Said Hamby: “The paper is a first look at Drosophilia suzukii daily activity rhythms under a temperature and light/dark cycle mimicking California raspberry growing conditions as well as a look at the daily cycling of insecticide susceptibility enzymes that could potentially detoxify insecticides. The next steps would be to include more temperature conditions, more insecticides, and attempt an experiment in the field.”
"For me, the importance of our research is that it allows us to move toward a more effective and efficient way of controlling this pest, which is rapidly becoming of prominent importance because of how fast Drosophila suzukii has been spreading throughout the western US since its initial introduction," said Kwok. "By recognizing temporal differences that may contribute to a difference in toxicity to certain pesticides, we may be able to move toward management programs that are tailored to target a specific species of insect. We may be able to spray less or less frequently if we can find out when these pests are most susceptible."

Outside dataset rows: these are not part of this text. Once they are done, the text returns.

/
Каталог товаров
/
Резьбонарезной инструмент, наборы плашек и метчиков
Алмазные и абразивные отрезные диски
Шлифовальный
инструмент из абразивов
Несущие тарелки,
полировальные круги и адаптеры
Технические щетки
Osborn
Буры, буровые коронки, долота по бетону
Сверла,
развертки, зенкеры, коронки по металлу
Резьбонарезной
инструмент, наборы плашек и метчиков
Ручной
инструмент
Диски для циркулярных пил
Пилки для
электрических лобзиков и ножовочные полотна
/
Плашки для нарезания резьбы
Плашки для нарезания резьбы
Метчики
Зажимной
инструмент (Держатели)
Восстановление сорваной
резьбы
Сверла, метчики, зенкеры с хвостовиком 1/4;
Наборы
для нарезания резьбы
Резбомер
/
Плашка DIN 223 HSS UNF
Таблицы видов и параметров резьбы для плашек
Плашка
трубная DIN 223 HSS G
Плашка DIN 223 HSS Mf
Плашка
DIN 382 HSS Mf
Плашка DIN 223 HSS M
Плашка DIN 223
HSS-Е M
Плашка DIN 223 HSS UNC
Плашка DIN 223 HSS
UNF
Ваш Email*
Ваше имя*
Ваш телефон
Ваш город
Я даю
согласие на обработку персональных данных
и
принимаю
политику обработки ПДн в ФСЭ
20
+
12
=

"As for the future," Kwok added, "I think that as we sequence and fully annotate the D. suzukii genome we can identify more genes that are implicated in toxicity and pesticide resistance."

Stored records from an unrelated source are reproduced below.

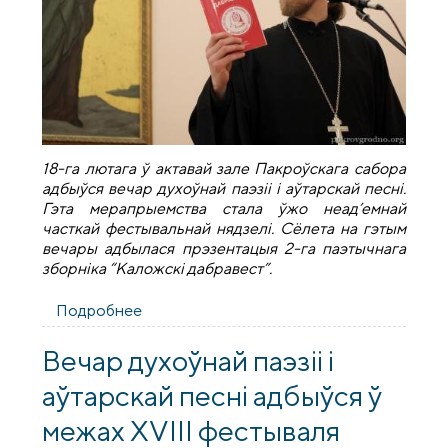
18-га лютага ў актавай зале Пакроўскага сабора
адбыўся вечар духоўнай паэзіі і аўтарскай песні.
Гэта мерапрыемства стала ўжо неад’емнай
часткай фестывальнай нядзелі. Сёлета на гэтым
вечары адбылася прэзентацыя 2-га паэтычнага
зборніка “Каложскі дабравест”.
Подробнее
о "Ты яшчэ на зямлі, а цябе ўжо ахінаюць
райскія спевы": вечар паэзіі ў межах
“Каложскага дабравесту”
Вечар духоўнай паэзіі і
аўтарскай песні адбыўся ў
межах XVIII фестываля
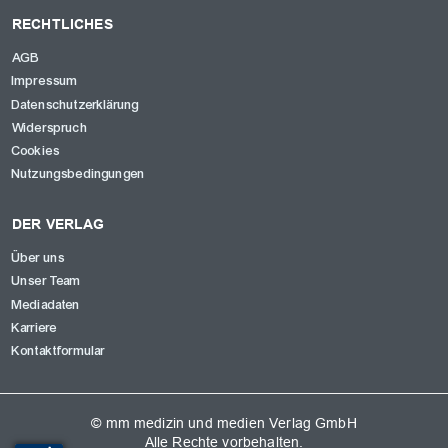
RECHTLICHES
AGB
Impressum
Datenschutzerklärung
Widerspruch
Cookies
Nutzungsbedingungen
DER VERLAG
Über uns
Unser Team
Mediadaten
Karriere
Kontaktformular
© mm medizin und medien Verlag GmbH
Alle Rechte vorbehalten.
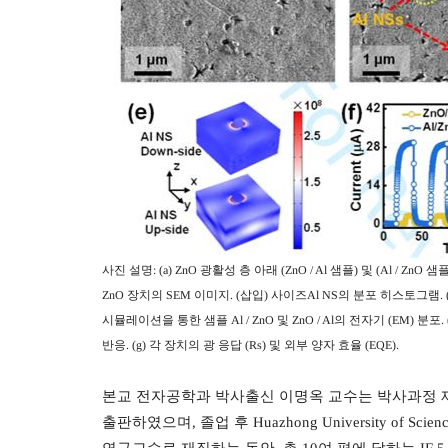
사진 설명
: (a) ZnO
광활성 층 아래
(ZnO / Al
샘플
)
및
(Al / ZnO
샘
ZnO
장치의
SEM
이미지
. (
삽입
)
사이즈
Al NS
의 분포 히스토그램
.
시뮬레이션을 통한 샘플
Al / ZnO
및
ZnO / Al
의 전자기
(EM)
분포
.
반응
. (g)
각 장치의 광 응답
(Rs)
및 외부 양자 효율
(EQE).
본교 전자공학과 박사출신 이명옥 교수는 박사과정 
출판하였으며
,
졸업 후
Huazhong University of Scien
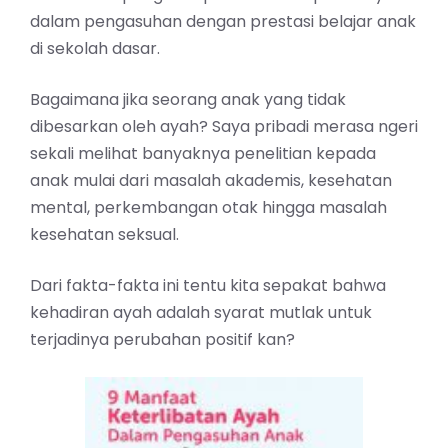
dalam pengasuhan dengan prestasi belajar anak
di sekolah dasar.
Bagaimana jika seorang anak yang tidak
dibesarkan oleh ayah? Saya pribadi merasa ngeri
sekali melihat banyaknya penelitian kepada
anak mulai dari masalah akademis, kesehatan
mental, perkembangan otak hingga masalah
kesehatan seksual.
Dari fakta-fakta ini tentu kita sepakat bahwa
kehadiran ayah adalah syarat mutlak untuk
terjadinya perubahan positif kan?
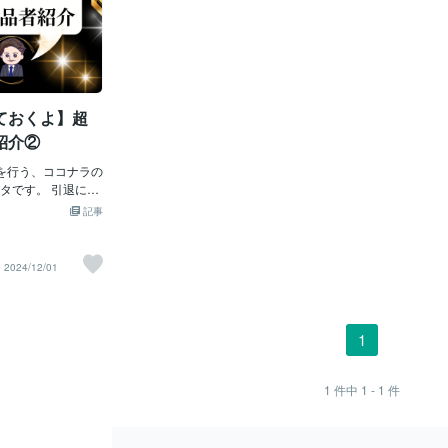
ておくよ】超
紹介②
退を行う、ココナラの
タです。 引退にあ
ススメするココナ
記事
ます。第１回目の
⇩第２回目の出品者紹
る【スターシード
2024/12/01
とこと紹介》天音
りの美女占い師♡
ード鑑定は驚きの
際にお願いしたこ
1
・現在・未来の全
た。その際の詳細
記事にも紹介して
1
件中
1 - 1
件
のリンクからご覧
未来への的確なア
自分も今のような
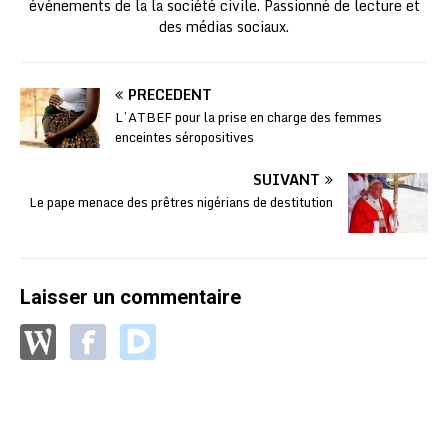
événements de la la société civile. Passionné de lecture et
des médias sociaux.
PRÉCÉDENT
L’ATBEF pour la prise en charge des femmes
enceintes séropositives
SUIVANT
Le pape menace des prêtres nigérians de destitution
Laisser un commentaire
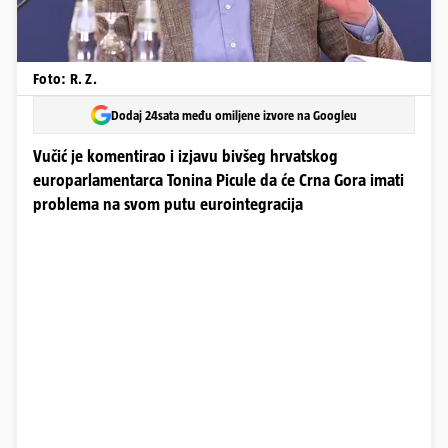
Foto: R. Z.
Dodaj 24sata među omiljene izvore na Googleu
Vučić je komentirao i izjavu bivšeg hrvatskog
europarlamentarca Tonina Picule da će Crna Gora imati
problema na svom putu eurointegracija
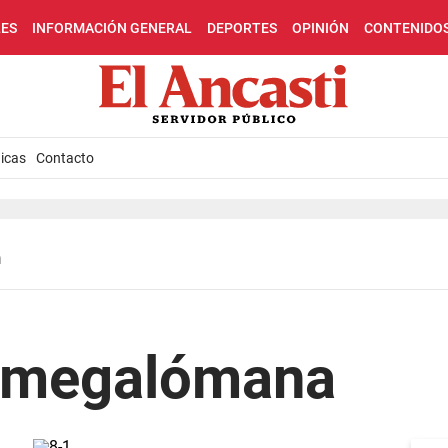
LES
INFORMACIÓN GENERAL
DEPORTES
OPINIÓN
CONTENIDO
icas
Contacto
n
 megalómana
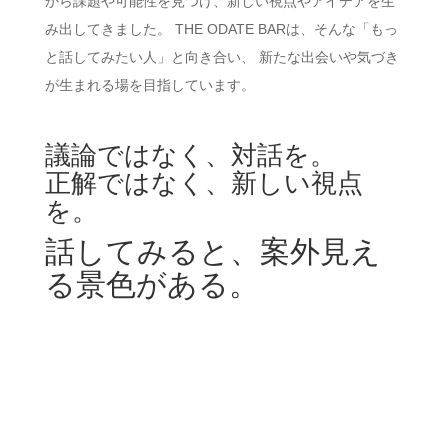
から課題や可能性を見つけ、新しい視点やアイデアを生
み出してきました。 THE ODATE BARは、そんな「もっ
と話してみたい人」と向き合い、 新たな出会いや気づき
が生まれる場を目指しています。
議論ではなく、対話を。
正解ではなく、新しい視点
を。
話してみると、案外見え
る景色がある。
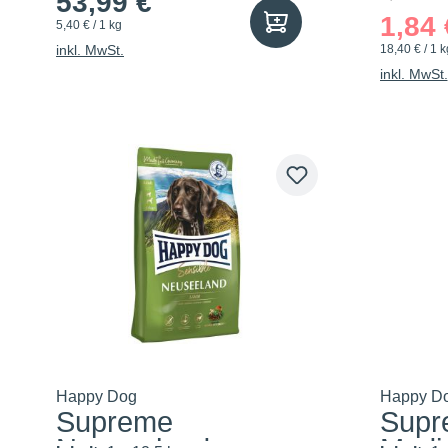
53,99 €
1,84 
5,40 € / 1 kg
inkl. MwSt.
18,40 € / 1 k
inkl. MwSt.
Happy Dog
Happy D
Supreme
Supre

Chiu praised the work of the graduate students. "I think Kelly and Rosanna really did a fantastic job on this project!" she said.
The study took place under laboratory conditions simulating summer and winter in Watsonville. The team found significant differences in the chronotoxicity of SWD toward malathion, with the highest susceptibility at 6 a.m., “corresponding to peak expression of cytochrome P450s that may be involved in bioactivation of malathion,” they wrote in their abstract. “Chronobiology and chronotoxicity of D. suzukii provide valuable insights for monitoring and control efforts, because insect activity as well as insecticide timing and efficacy are crucial considerations for pest management.”
The spotted-wing drosophila was first observed in Japan as early as 1916. The females lay their eggs in ripe and ripening fruit, unlike other Drosophila species known to infest overripe and blemished fruit. The larvae feed on the fruit. “The adult is the only stage that can be targeted for control by conventional pesticides,” the UC Davis scientists wrote. The most commonly used insecticides are organophosphates, pyrethroids and spinosyns.